Work instruction: Copy the text of every entry below line for line, keeping each character and line break unchanged.

Material for this exercise START

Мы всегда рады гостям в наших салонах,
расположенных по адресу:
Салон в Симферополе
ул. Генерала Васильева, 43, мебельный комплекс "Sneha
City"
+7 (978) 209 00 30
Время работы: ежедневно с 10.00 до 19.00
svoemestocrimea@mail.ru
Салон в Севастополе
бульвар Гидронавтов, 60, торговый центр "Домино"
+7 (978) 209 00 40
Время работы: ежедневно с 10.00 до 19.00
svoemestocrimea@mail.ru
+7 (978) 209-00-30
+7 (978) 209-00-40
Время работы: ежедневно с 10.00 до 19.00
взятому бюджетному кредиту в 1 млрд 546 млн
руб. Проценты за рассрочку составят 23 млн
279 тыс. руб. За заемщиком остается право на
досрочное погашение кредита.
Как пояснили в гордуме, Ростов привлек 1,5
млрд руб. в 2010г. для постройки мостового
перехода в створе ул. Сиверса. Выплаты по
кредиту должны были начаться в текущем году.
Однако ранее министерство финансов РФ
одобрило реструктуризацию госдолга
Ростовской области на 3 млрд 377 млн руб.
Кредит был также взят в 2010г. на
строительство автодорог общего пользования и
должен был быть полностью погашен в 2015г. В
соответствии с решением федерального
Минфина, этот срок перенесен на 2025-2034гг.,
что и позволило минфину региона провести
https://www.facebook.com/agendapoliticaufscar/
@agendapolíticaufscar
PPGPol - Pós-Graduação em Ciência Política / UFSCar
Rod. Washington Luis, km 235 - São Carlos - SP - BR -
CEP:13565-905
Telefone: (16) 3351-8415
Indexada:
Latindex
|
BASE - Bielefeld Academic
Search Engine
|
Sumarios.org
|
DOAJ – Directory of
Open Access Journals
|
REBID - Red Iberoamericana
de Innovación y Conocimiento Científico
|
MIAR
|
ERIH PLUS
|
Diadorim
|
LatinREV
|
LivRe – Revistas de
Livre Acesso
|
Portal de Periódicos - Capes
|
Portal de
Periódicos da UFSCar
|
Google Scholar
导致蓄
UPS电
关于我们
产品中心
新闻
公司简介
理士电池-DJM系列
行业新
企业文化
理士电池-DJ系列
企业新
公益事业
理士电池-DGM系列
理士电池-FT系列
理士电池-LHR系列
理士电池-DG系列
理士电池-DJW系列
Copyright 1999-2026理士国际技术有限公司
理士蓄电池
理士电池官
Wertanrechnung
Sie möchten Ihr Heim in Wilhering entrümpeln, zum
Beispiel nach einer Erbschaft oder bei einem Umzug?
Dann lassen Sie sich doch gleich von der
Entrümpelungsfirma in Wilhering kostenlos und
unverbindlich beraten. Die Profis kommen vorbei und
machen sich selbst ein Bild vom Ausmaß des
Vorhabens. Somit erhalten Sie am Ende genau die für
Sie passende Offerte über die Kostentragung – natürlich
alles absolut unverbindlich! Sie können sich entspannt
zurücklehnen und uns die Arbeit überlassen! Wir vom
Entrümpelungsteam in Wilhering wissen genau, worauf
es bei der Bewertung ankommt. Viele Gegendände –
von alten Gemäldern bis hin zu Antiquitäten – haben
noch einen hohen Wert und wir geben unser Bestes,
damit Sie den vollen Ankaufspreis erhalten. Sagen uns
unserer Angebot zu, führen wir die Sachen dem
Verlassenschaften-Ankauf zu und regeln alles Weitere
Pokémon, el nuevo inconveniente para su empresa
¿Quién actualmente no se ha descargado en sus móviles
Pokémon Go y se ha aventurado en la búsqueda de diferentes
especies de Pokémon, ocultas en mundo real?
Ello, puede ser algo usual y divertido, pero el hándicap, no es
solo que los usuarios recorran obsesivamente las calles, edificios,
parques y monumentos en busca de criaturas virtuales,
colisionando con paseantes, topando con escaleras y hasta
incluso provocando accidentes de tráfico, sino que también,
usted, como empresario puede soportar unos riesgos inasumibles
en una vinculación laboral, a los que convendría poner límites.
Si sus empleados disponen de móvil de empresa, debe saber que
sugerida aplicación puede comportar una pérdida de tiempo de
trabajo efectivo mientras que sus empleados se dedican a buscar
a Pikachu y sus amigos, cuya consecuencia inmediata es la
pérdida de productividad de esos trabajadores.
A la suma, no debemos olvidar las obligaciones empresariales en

Material for this exercise END

Written reply:
Мы всегда рады гостям в наших салонах,
расположенных по адресу:
Салон в Симферополе
ул. Генерала Васильева, 43, мебельный комплекс "Sneha
City"
+7 (978) 209 00 30
Время работы: ежедневно с 10.00 до 19.00
svoemestocrimea@mail.ru
Салон в Севастополе
бульвар Гидронавтов, 60, торговый центр "Домино"
+7 (978) 209 00 40
Время работы: ежедневно с 10.00 до 19.00
svoemestocrimea@mail.ru
+7 (978) 209-00-30
+7 (978) 209-00-40
Время работы: ежедневно с 10.00 до 19.00
взятому бюджетному кредиту в 1 млрд 546 млн
руб. Проценты за рассрочку составят 23 млн
279 тыс. руб. За заемщиком остается право на
досрочное погашение кредита.
Как пояснили в гордуме, Ростов привлек 1,5
млрд руб. в 2010г. для постройки мостового
перехода в створе ул. Сиверса. Выплаты по
кредиту должны были начаться в текущем году.
Однако ранее министерство финансов РФ
одобрило реструктуризацию госдолга
Ростовской области на 3 млрд 377 млн руб.
Кредит был также взят в 2010г. на
строительство автодорог общего пользования и
должен был быть полностью погашен в 2015г. В
соответствии с решением федерального
Минфина, этот срок перенесен на 2025-2034гг.,
что и позволило минфину региона провести
https://www.facebook.com/agendapoliticaufscar/
@agendapolíticaufscar
PPGPol - Pós-Graduação em Ciência Política / UFSCar
Rod. Washington Luis, km 235 - São Carlos - SP - BR -
CEP:13565-905
Telefone: (16) 3351-8415
Indexada:
Latindex
|
BASE - Bielefeld Academic
Search Engine
|
Sumarios.org
|
DOAJ – Directory of
Open Access Journals
|
REBID - Red Iberoamericana
de Innovación y Conocimiento Científico
|
MIAR
|
ERIH PLUS
|
Diadorim
|
LatinREV
|
LivRe – Revistas de
Livre Acesso
|
Portal de Periódicos - Capes
|
Portal de
Periódicos da UFSCar
|
Google Scholar
导致蓄
UPS电
关于我们
产品中心
新闻
公司简介
理士电池-DJM系列
行业新
企业文化
理士电池-DJ系列
企业新
公益事业
理士电池-DGM系列
理士电池-FT系列
理士电池-LHR系列
理士电池-DG系列
理士电池-DJW系列
Copyright 1999-2026理士国际技术有限公司
理士蓄电池
理士电池官
Wertanrechnung
Sie möchten Ihr Heim in Wilhering entrümpeln, zum
Beispiel nach einer Erbschaft oder bei einem Umzug?
Dann lassen Sie sich doch gleich von der
Entrümpelungsfirma in Wilhering kostenlos und
unverbindlich beraten. Die Profis kommen vorbei und
machen sich selbst ein Bild vom Ausmaß des
Vorhabens. Somit erhalten Sie am Ende genau die für
Sie passende Offerte über die Kostentragung – natürlich
alles absolut unverbindlich! Sie können sich entspannt
zurücklehnen und uns die Arbeit überlassen! Wir vom
Entrümpelungsteam in Wilhering wissen genau, worauf
es bei der Bewertung ankommt. Viele Gegendände –
von alten Gemäldern bis hin zu Antiquitäten – haben
noch einen hohen Wert und wir geben unser Bestes,
damit Sie den vollen Ankaufspreis erhalten. Sagen uns
unserer Angebot zu, führen wir die Sachen dem
Verlassenschaften-Ankauf zu und regeln alles Weitere
Pokémon, el nuevo inconveniente para su empresa
¿Quién actualmente no se ha descargado en sus móviles
Pokémon Go y se ha aventurado en la búsqueda de diferentes
especies de Pokémon, ocultas en mundo real?
Ello, puede ser algo usual y divertido, pero el hándicap, no es
solo que los usuarios recorran obsesivamente las calles, edificios,
parques y monumentos en busca de criaturas virtuales,
colisionando con paseantes, topando con escaleras y hasta
incluso provocando accidentes de tráfico, sino que también,
usted, como empresario puede soportar unos riesgos inasumibles
en una vinculación laboral, a los que convendría poner límites.
Si sus empleados disponen de móvil de empresa, debe saber que
sugerida aplicación puede comportar una pérdida de tiempo de
trabajo efectivo mientras que sus empleados se dedican a buscar
a Pikachu y sus amigos, cuya consecuencia inmediata es la
pérdida de productividad de esos trabajadores.
A la suma, no debemos olvidar las obligaciones empresariales en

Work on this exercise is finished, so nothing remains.